**Texte fourni**
L’ARC publie de nouvelles lignes directrices sur les divulgations volontaires relatives à la TPS

20 Déc 2017 10 MIN DE LECTURE

Contexte

Le 13 décembre 2017, l’Agence du revenu du Canada (ARC) a publié une version révisée de son Mémorandum sur la TPS/TVH relativement au Programme des divulgations volontaires (PDV). Le nouveau document, qui s’intitule « Mémorandum sur la TPS/TVH 16-5, Programme des divulgations volontaires » (la politique révisée du PDV), remplace une ébauche de mémorandum publiée le 16 juin 2017 (l’ébauche de juin), laquelle avait été grandement critiquée. Sans contredit, la politique révisée du PDV constitue une amélioration par rapport à l’ébauche de juin, même si son effet est sensiblement le même. Toutefois, la politique révisée du PDV comporte de nombreux problèmes, et les avantages qu’elle présente pour les grandes sociétés ou les inscrits avertis seront vraisemblablement limités.

**Tâche demandée 1**
Recopiez mot pour mot l'intégralité du texte sur les divulgations volontaires relatives à la TPS.
Le texte et les entrées proviennent de sources distinctes.

**Entrées fournies**
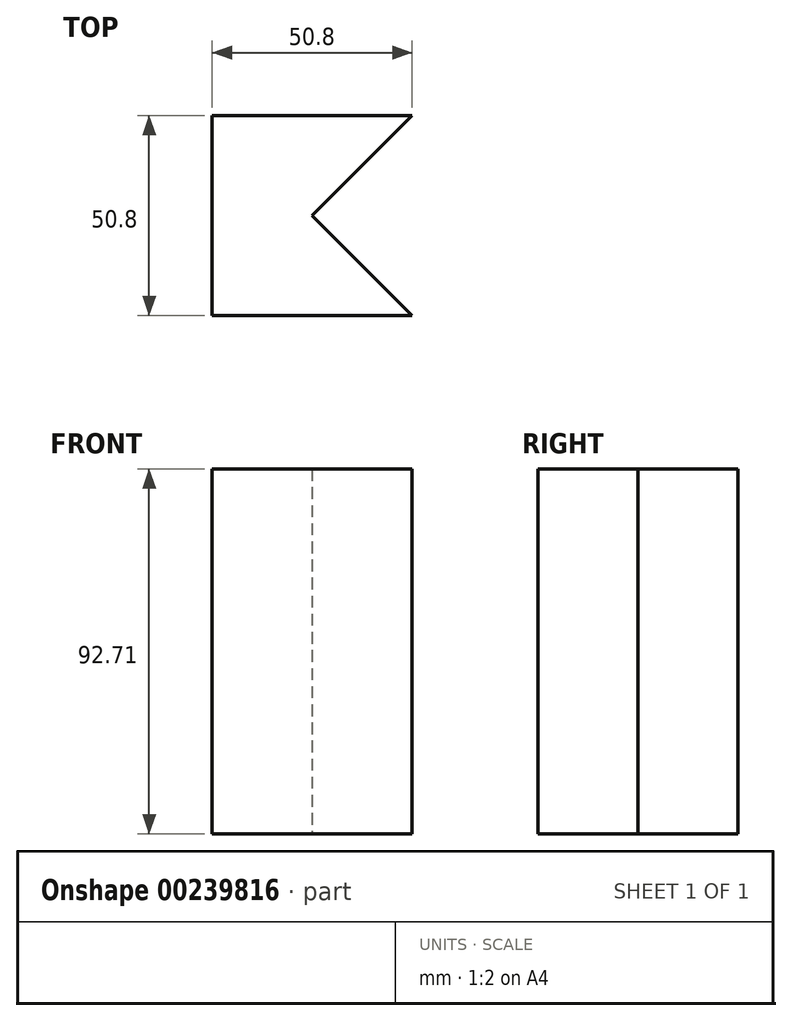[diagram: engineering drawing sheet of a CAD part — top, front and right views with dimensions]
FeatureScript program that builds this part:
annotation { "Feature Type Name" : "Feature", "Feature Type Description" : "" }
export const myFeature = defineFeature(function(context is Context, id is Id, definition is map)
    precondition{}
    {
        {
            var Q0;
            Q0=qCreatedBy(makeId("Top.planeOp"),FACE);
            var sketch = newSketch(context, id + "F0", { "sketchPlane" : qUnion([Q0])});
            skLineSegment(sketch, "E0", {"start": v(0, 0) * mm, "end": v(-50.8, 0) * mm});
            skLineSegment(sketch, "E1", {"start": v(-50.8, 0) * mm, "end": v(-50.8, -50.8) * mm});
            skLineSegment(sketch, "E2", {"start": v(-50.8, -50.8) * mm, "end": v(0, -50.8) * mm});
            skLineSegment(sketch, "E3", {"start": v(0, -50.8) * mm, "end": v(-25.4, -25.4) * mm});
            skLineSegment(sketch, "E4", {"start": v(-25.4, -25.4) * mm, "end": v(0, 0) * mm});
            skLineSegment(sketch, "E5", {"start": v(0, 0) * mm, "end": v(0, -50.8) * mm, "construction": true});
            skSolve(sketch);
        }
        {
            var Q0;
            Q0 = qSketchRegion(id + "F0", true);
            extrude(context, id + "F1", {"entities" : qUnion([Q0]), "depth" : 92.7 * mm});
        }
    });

* * *

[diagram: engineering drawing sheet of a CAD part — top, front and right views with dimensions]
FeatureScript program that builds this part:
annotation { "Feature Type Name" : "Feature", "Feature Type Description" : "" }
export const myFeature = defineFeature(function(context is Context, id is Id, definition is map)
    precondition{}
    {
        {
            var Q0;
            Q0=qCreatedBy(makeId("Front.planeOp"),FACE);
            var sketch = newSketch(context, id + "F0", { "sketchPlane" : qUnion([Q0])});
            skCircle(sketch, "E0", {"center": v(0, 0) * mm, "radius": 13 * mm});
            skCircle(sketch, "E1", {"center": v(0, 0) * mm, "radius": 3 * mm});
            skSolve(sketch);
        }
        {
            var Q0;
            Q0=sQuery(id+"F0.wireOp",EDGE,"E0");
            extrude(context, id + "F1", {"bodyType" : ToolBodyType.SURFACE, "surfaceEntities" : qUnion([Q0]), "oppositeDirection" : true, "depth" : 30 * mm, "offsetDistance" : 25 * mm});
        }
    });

* * *

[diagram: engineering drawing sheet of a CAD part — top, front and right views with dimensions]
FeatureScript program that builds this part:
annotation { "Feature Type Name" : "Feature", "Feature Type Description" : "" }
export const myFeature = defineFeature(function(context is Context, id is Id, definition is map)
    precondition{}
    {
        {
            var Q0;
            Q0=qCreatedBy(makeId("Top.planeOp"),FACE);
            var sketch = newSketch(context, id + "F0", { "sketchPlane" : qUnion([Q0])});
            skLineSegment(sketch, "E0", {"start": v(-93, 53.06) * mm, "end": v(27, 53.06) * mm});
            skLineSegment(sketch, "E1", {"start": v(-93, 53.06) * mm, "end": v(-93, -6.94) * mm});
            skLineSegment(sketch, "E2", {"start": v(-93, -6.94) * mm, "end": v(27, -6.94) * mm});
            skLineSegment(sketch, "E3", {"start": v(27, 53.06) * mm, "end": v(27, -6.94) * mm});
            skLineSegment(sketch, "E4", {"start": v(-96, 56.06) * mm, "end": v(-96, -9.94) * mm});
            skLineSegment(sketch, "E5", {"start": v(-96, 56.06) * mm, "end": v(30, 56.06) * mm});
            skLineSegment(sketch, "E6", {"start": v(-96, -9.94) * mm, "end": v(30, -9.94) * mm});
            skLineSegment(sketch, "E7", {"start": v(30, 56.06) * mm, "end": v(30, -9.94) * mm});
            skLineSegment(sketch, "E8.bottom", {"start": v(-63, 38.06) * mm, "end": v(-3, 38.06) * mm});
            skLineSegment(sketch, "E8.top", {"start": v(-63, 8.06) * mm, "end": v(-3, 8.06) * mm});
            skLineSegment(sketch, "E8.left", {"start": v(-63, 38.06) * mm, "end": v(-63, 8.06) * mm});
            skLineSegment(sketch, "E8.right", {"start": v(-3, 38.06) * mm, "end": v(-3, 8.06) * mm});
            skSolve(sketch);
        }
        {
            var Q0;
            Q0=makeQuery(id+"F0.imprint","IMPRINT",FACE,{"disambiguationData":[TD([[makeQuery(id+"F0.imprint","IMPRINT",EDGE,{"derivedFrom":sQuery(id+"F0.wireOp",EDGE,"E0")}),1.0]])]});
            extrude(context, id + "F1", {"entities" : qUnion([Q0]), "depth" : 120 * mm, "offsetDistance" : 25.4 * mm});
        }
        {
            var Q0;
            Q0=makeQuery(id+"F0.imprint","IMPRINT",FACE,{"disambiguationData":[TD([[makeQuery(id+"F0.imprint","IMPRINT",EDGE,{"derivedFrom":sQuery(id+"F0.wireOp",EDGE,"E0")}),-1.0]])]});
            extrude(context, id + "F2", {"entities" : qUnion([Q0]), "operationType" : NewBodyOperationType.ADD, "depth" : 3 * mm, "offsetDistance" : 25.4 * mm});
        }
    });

**Tâche demandée 2**
Renvoyez chaque ligne des entrées qui contient le mot « true », en tenant compte de la casse.

**Réponse rédigée 1**
L’ARC publie de nouvelles lignes directrices sur les divulgations volontaires relatives à la TPS

20 Déc 2017 10 MIN DE LECTURE

Contexte

Le 13 décembre 2017, l’Agence du revenu du Canada (ARC) a publié une version révisée de son Mémorandum sur la TPS/TVH relativement au Programme des divulgations volontaires (PDV). Le nouveau document, qui s’intitule « Mémorandum sur la TPS/TVH 16-5, Programme des divulgations volontaires » (la politique révisée du PDV), remplace une ébauche de mémorandum publiée le 16 juin 2017 (l’ébauche de juin), laquelle avait été grandement critiquée. Sans contredit, la politique révisée du PDV constitue une amélioration par rapport à l’ébauche de juin, même si son effet est sensiblement le même. Toutefois, la politique révisée du PDV comporte de nombreux problèmes, et les avantages qu’elle présente pour les grandes sociétés ou les inscrits avertis seront vraisemblablement limités.

**Réponse rédigée 2**
            skLineSegment(sketch, "E5", {"start": v(0, 0) * mm, "end": v(0, -50.8) * mm, "construction": true});
            Q0 = qSketchRegion(id + "F0", true);
            extrude(context, id + "F1", {"bodyType" : ToolBodyType.SURFACE, "surfaceEntities" : qUnion([Q0]), "oppositeDirection" : true, "depth" : 30 * mm, "offsetDistance" : 25 * mm});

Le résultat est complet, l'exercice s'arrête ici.